Le passage de Faouzi Elloumi à l’émission « Assaraha Raha » de Samir El Ouafi sur la chaine télévisée Hannibal TV, a suscité la polémique.
D’un autre côté, les déclarations controversées de l’homme d’affaires ont mis au gout du jour, et pour la première fois, certains différends au sein du mouvement Nidaa Tounes qui a réagi à travers un communiqué, précisant que les avis d’Elloumi n’engagent en rien le parti.Ces différends qui ont été mis en exergue, sont tout ce qu’il y a de plus normal pour ceux qui s’intéressent, ne serait ce qu’un petit peu à la politique, puisque dans tout parti politique, il existe plusieurs courant de pensées.
Evidement Nidaa Tounes ne fait pas l’exception en la matière et pour cause… on y dénombre diverses tendances politiques dont trois principales, notamment.

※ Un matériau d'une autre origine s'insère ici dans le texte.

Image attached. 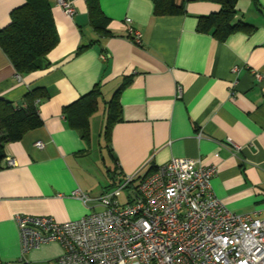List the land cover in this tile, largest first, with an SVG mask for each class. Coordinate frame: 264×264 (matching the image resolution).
Masks as SVG:
<instances>
[{
  "label": "crops",
  "instance_id": "obj_1",
  "mask_svg": "<svg viewBox=\"0 0 264 264\" xmlns=\"http://www.w3.org/2000/svg\"><path fill=\"white\" fill-rule=\"evenodd\" d=\"M48 1L59 38L49 67L20 76L0 49V98L21 106L34 89L48 94L38 107L42 126L4 147L1 260L17 264L20 255L16 214L78 220L93 212L100 195L171 158L215 164L214 195L235 214L264 219V0L237 1L236 20L249 26L224 42L196 30L199 16L219 11L210 2H188L182 15L155 16L151 0H100L112 33L101 36L89 23L85 0H65L74 9L71 17L58 0ZM24 2L0 0V30ZM126 18L140 32V44L128 34ZM125 82L122 121L106 144L105 126L95 122L100 102L107 113V102ZM96 86L101 95L84 140L64 108ZM7 158L15 165L8 167ZM76 190L91 203L72 197ZM62 252L59 244H46L31 251L26 264H57Z\"/></svg>",
  "mask_w": 264,
  "mask_h": 264
},
{
  "label": "built area",
  "instance_id": "obj_2",
  "mask_svg": "<svg viewBox=\"0 0 264 264\" xmlns=\"http://www.w3.org/2000/svg\"><path fill=\"white\" fill-rule=\"evenodd\" d=\"M57 4L66 16L74 14L65 0ZM125 24L140 44L131 20ZM6 165L15 162L7 158ZM216 174V165L200 158H171L141 178L134 202L118 200L132 176L95 200L100 211L78 220L16 214L17 264H26L31 251L51 243L63 249L57 264H264V219L229 211L211 189ZM71 196L85 205L92 201L80 190ZM0 264L11 263L0 258Z\"/></svg>",
  "mask_w": 264,
  "mask_h": 264
},
{
  "label": "trees",
  "instance_id": "obj_3",
  "mask_svg": "<svg viewBox=\"0 0 264 264\" xmlns=\"http://www.w3.org/2000/svg\"><path fill=\"white\" fill-rule=\"evenodd\" d=\"M89 23L101 36L112 35L108 29L109 19L100 8V0H85ZM155 16H176L185 14L188 2H210L219 6V11L206 16H199L196 30L210 34L216 40L224 42L226 38L239 30L245 23L236 20L235 5L238 0H151ZM59 41L52 18L51 5L48 0H25L24 4L10 13V23L0 30V49L6 55L16 73L29 75L49 67L48 54ZM128 85L123 83L107 102L106 125L103 138L110 142L111 129L115 123L122 121L119 95ZM98 86L64 108L69 125L79 131L84 140L89 138V117L97 110L100 97ZM48 98L43 89H34L24 97L21 106L0 98V170L5 159L6 144L19 141L27 132L40 128L42 120L38 107L42 100ZM142 177H135L125 190L128 202L137 199V184ZM126 180V179H125ZM125 180L117 187H120ZM116 187V188H117Z\"/></svg>",
  "mask_w": 264,
  "mask_h": 264
},
{
  "label": "rangeland",
  "instance_id": "obj_4",
  "mask_svg": "<svg viewBox=\"0 0 264 264\" xmlns=\"http://www.w3.org/2000/svg\"><path fill=\"white\" fill-rule=\"evenodd\" d=\"M109 97H110V94H108V93H106L105 94V99L106 100H108L109 99ZM99 117H98V119L95 121V122H97L96 124H97V126L98 125H100L101 124V127H102V129L104 128V126L106 125V113H105V110H103V105H102V103L100 102V110H99V115H98ZM96 126V127H97ZM96 132H98V130H96ZM97 139H96V136L94 137V142L96 141ZM103 195V194H102ZM101 196V195H100ZM99 196V197H100ZM98 197V198H99ZM98 198H96V199H98ZM95 199V200H96ZM118 200H119V202L121 203V204H124V203H126L128 200H129V198H128V191L127 190H123L122 192H121V195H120V197L118 198ZM95 203H96V201H95ZM95 205V204H94ZM101 210V208L99 207V206H97L96 208H93L92 209V211H100Z\"/></svg>",
  "mask_w": 264,
  "mask_h": 264
}]
</instances>
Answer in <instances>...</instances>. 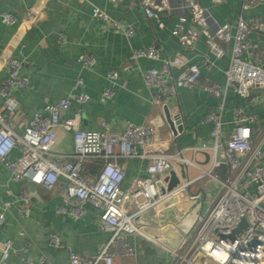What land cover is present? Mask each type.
Listing matches in <instances>:
<instances>
[{"label": "crops", "instance_id": "obj_1", "mask_svg": "<svg viewBox=\"0 0 264 264\" xmlns=\"http://www.w3.org/2000/svg\"><path fill=\"white\" fill-rule=\"evenodd\" d=\"M187 1L190 0H0V78L7 75L4 63L10 55L26 62L23 72L29 76L27 87L15 92L21 112L12 117L14 130L22 133L25 122L46 104L57 103L73 93H86L90 99L73 104L66 113L72 116L75 107L82 109V130L109 129L122 133L129 123H156L171 152L181 151L197 163V167L189 168L192 177L206 169L211 157L213 124L204 121V117L217 110L220 103V99L206 89L207 85L218 84L226 89L222 114L225 135L235 131L234 109L237 107L254 114L259 128L264 130V90L259 86L251 89L256 98L253 103L242 96L235 85L226 84L235 26L240 19L250 26L248 39L257 45L255 52L246 53L244 59L264 69V0L253 4L245 0H192L207 18L205 28L196 22L192 9L185 7ZM145 3L156 11L154 17L147 16ZM5 13L13 14L16 22H3L1 17ZM183 16L187 17L183 22L184 33L196 34L188 47L173 34ZM115 23L130 27L132 33L117 29ZM226 23L233 27L231 40L221 42L224 54L217 57L210 51L208 38L219 25ZM150 48L158 50L157 59H133L135 50ZM87 56L93 61L85 64L81 58ZM176 56L198 63L201 77L190 87H179L175 96L158 105L146 86L143 72L149 68L161 69L165 58ZM180 70L179 66L173 67L169 82L176 79ZM111 72L117 73L115 79L110 77ZM109 88L112 95L106 98L104 93ZM3 103L0 96V105ZM166 110L171 116L182 118L183 130L176 137ZM249 126L251 138L260 140L261 130L252 124ZM74 146L73 134L60 131L55 150L71 153ZM262 148L264 150V138ZM19 156L20 150L14 148L10 157L16 160ZM118 161L126 170L124 189H130L136 177L148 174L147 158H119ZM260 163L264 164V155ZM103 166L98 168L99 173ZM97 173L89 178L95 180ZM194 185L196 188L192 190L205 188L210 203L220 191V185L210 177ZM24 188L34 193L30 204L22 198ZM61 191L60 183L54 190H47L28 180L16 181L12 170L0 164V211H4L6 220L0 225V240H12L13 247L19 251L7 254V264H25L22 255L36 264H70L71 252L96 256L108 241L111 232L99 225L100 209L88 204L85 215L76 217L70 213V205L62 198ZM6 201L12 203L8 209L4 207ZM193 202L188 200L182 204L180 209L186 211L184 216L171 208L163 217L153 209L142 215V221L158 226L159 230L164 221H173L188 232L203 208L197 203L191 209ZM61 207L67 210L62 212ZM27 208L29 214L25 216L22 211ZM52 235L58 236V244L52 242ZM129 241L136 246V254L116 259L114 264L172 263V256L159 245L133 235L129 236ZM4 256L0 250V264H4Z\"/></svg>", "mask_w": 264, "mask_h": 264}, {"label": "built area", "instance_id": "obj_2", "mask_svg": "<svg viewBox=\"0 0 264 264\" xmlns=\"http://www.w3.org/2000/svg\"><path fill=\"white\" fill-rule=\"evenodd\" d=\"M245 1L253 4L261 0ZM184 5L192 9L196 22L205 28L207 18L195 2L190 0ZM144 10L149 17L156 15L151 4L145 3ZM1 20L7 24L16 22L11 13L3 14ZM186 20L187 17H181V23L174 28L173 34L182 45L188 47L196 39V34L184 33L183 22ZM115 26L128 34L132 33L130 27L119 23H115ZM250 30V26L242 19L235 26L232 60L226 71V84L235 85L242 96L254 103L256 98L251 89L259 86L264 90V69L244 59L246 53L253 54L257 48L248 39ZM232 31L230 24H221L208 38L210 51L217 57L224 54L221 42H230ZM132 57L157 59L158 50L138 49L133 52ZM81 60L85 64L93 61L90 56L82 57ZM25 65L24 60L10 55L4 63L7 75L0 78V96L4 99V103L0 105V164L12 170L16 181L28 180L47 190H54L60 183L61 196L69 203L72 215L81 217L87 212V205H92L100 209V227L111 232L110 238L96 256H80L71 252L70 264H114L116 259L134 256L137 248L129 241L131 235L162 247L172 256L171 264H264V164L260 163L264 155V130L259 128L258 118L254 114H248L237 107L234 109L235 131L230 135L224 134V87L218 84L206 86L209 92L220 99V103L217 110L204 117V121L213 124L211 157L206 169L192 177L189 168L197 167V163L186 158L181 151L171 152L167 143L162 140L156 123H129L122 133L109 129L82 130V109L75 107L72 116H67L66 113L73 104L87 102L90 96L86 93H73L57 103L46 104L25 122L23 132L18 133L13 128L12 117L21 112L15 92L24 89L29 83L28 74L23 72ZM174 66H179L181 70L176 79L169 82ZM110 77L115 79L117 73L111 72ZM200 77L201 66L187 62L180 56L165 58L161 69L149 68L143 72L146 86L158 105L175 96L179 87H190ZM111 95L112 90L106 89L104 96L107 98ZM249 124L261 130L260 140L251 138ZM178 125L174 120V137L182 133L178 130ZM60 131L73 134L75 146L71 153L55 150ZM14 148L20 150V156L16 160L10 157ZM134 157L148 159V174L136 177L131 188L124 189L122 183L126 170L118 159ZM92 159L104 162L95 180L84 174L85 163ZM221 167L226 168V176L220 172ZM171 170L176 172L179 182L169 189V180L166 178ZM206 177L216 181L220 185V191L205 211L203 209L208 199L205 188L192 189L196 188L195 183ZM185 193L191 199L201 197L200 206L203 208L196 224L188 232H184V240L178 248L172 249L161 242L162 233L158 226L156 237L146 230V226L155 228L154 225L143 221L141 224L135 222L136 216L153 209L164 216V209L173 204L174 197H185ZM33 196L34 193L29 189H23L22 198L25 203L30 204ZM11 205L10 201L4 203L5 209ZM66 210L65 207L60 208L62 212ZM22 214L28 215L29 208L23 210ZM243 218L247 226L235 233ZM5 223V213L0 211V225ZM51 239L54 244H58V236L52 235ZM0 250L6 255L4 264L8 262L9 252L18 251L10 239L0 240ZM22 258L25 264H36L31 258L23 255Z\"/></svg>", "mask_w": 264, "mask_h": 264}, {"label": "water", "instance_id": "obj_3", "mask_svg": "<svg viewBox=\"0 0 264 264\" xmlns=\"http://www.w3.org/2000/svg\"><path fill=\"white\" fill-rule=\"evenodd\" d=\"M166 114H167V118H168V122L170 123L171 127L175 130V126H174V120L178 125V130L182 131L183 130V126H182V118L180 115L178 116H171V114L169 113L168 110H166ZM176 131V130H175ZM167 180H169L168 182V187L169 189L174 187L178 182H179V178L176 175V172L174 170L170 171V175L166 178ZM194 201L192 203V206L190 207L192 209L193 205L200 203L201 202V197L197 196L195 199H191L190 196L188 194L185 193V197H182L181 195H178L176 197H174L173 199V204L171 206H168L169 208H165L164 212L167 209H176V211L179 213H181V215H185L186 211H183L182 209H180L184 204V202L186 201ZM190 212H193L192 210H190ZM165 214V213H164ZM165 216V215H164ZM163 216V217H164ZM186 221V220H185ZM184 221V222H185ZM135 222L137 224H141L142 223V215H138L135 217ZM247 226V222L246 220L243 218L241 219V222L239 224V226L235 229V233H239L244 227ZM146 230L149 232V234L151 236H156L158 235L157 233V228H151V226H146ZM161 233L163 238H161V242L172 248V249H176L180 246V244L182 243V241L184 240V230L181 228V224H175L173 221H164L163 224H161Z\"/></svg>", "mask_w": 264, "mask_h": 264}, {"label": "trees", "instance_id": "obj_4", "mask_svg": "<svg viewBox=\"0 0 264 264\" xmlns=\"http://www.w3.org/2000/svg\"><path fill=\"white\" fill-rule=\"evenodd\" d=\"M98 159H96V160H92L91 162H88V163H86L85 164V168H84V174L89 178H91L92 177V174H96L98 171V168H100L101 167V165L102 164H104V162L101 160L100 161V159L97 161ZM90 161V160H89ZM89 163H91V165L90 166H88V164ZM93 164V165H92ZM87 165V166H86ZM220 172L222 173V175H224L225 174V176H226V168H220ZM99 173V172H98ZM97 173V174H98ZM94 176V175H93Z\"/></svg>", "mask_w": 264, "mask_h": 264}, {"label": "rangeland", "instance_id": "obj_5", "mask_svg": "<svg viewBox=\"0 0 264 264\" xmlns=\"http://www.w3.org/2000/svg\"><path fill=\"white\" fill-rule=\"evenodd\" d=\"M192 175H193V171H192ZM210 198L206 200L205 202V206H204V210L206 211V209L208 208V206L210 205Z\"/></svg>", "mask_w": 264, "mask_h": 264}]
</instances>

Les destouriens, la gauche et les indépendants.
Comme toujours, il est difficile de trouver un juste milieu entre les différentes tendances surtout que le parti est encore très jeune et essaye de se frayer un chemin dans le labyrinthe de la scène politique tunisienne.
Sans oublier qu’il est né au moment où le pays passe par des conditions très difficiles dans lesquelles il faut faire preuve de beaucoup de diplomatie, de tact et de savoir faire pour éviter les dérapages qui risquent d’aggraver encore plus la situation.

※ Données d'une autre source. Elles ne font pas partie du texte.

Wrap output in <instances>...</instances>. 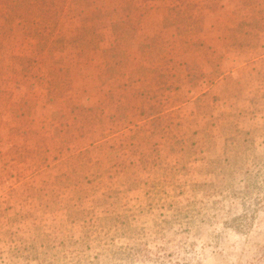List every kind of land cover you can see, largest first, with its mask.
<instances>
[{"label": "rangeland", "instance_id": "obj_1", "mask_svg": "<svg viewBox=\"0 0 264 264\" xmlns=\"http://www.w3.org/2000/svg\"><path fill=\"white\" fill-rule=\"evenodd\" d=\"M238 185L242 258L264 253V0H0V264L173 261Z\"/></svg>", "mask_w": 264, "mask_h": 264}, {"label": "clouds", "instance_id": "obj_2", "mask_svg": "<svg viewBox=\"0 0 264 264\" xmlns=\"http://www.w3.org/2000/svg\"><path fill=\"white\" fill-rule=\"evenodd\" d=\"M236 191L240 193L235 199L232 197L219 201L216 207H212V201L206 202V208L199 209L201 216L197 218L196 226L187 236L178 237L176 244L179 245L183 255L173 261H162V264H200L201 259L211 249L213 251L223 250L225 252L226 264H264V253L256 254V250L249 245L247 255L238 258L236 249L230 242L231 236L241 238L244 233L249 232L250 210L247 197L243 193V185H238ZM200 220L204 223L201 224ZM197 232L200 233L197 237ZM195 244L192 248L190 245ZM264 248V236L259 240ZM134 264H152L151 261H135Z\"/></svg>", "mask_w": 264, "mask_h": 264}]
</instances>
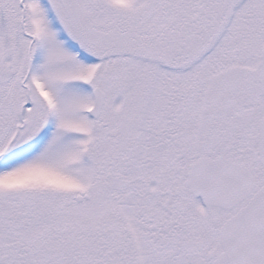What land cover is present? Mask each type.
<instances>
[{
	"label": "snow or ice",
	"instance_id": "1",
	"mask_svg": "<svg viewBox=\"0 0 264 264\" xmlns=\"http://www.w3.org/2000/svg\"><path fill=\"white\" fill-rule=\"evenodd\" d=\"M0 264H264V0H0Z\"/></svg>",
	"mask_w": 264,
	"mask_h": 264
}]
</instances>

Bien que le parti ait minimisé l’importance du différend entre les Elloumi d’une part et le groupe de députés dirigés par Khmaies Ksila de l’autre, la tension est bien palpable et ce pour la première fois à Nidaa Tounes.
D’un côté, Elloumi accuse Ksila d’être le principal mal du parti en voulant semer la discorde entre ses membres comme il l’avait fait au sein d’Ettakatol avant d’en démissionner et de l’autre, selon les bruits qui courent, Ksila menacerait de démissionner ainsi que certains autres députés si les Elloumi ne sont pas exclus du parti.
Il est opportun de signaler que le projet et l’objectif communs du parti Nidaa Tounes, selon les dires de ses dirigeants, se rejoignent en un projet unique qui n’est autre que la réalisation et la construction d’un parti démocratique, apte à réaliser les attentes des tunisiens à la recherche d’un parti démocrate progressiste qui défend les libertés dans un sens général.
Vu la tournure des événements et pour cerner au plus vite le problème, une importante réunion est prévue pour demain, jeudi 14 mars 2013.
On murmure, dans ce sens, que d’importantes décisions vont être prises.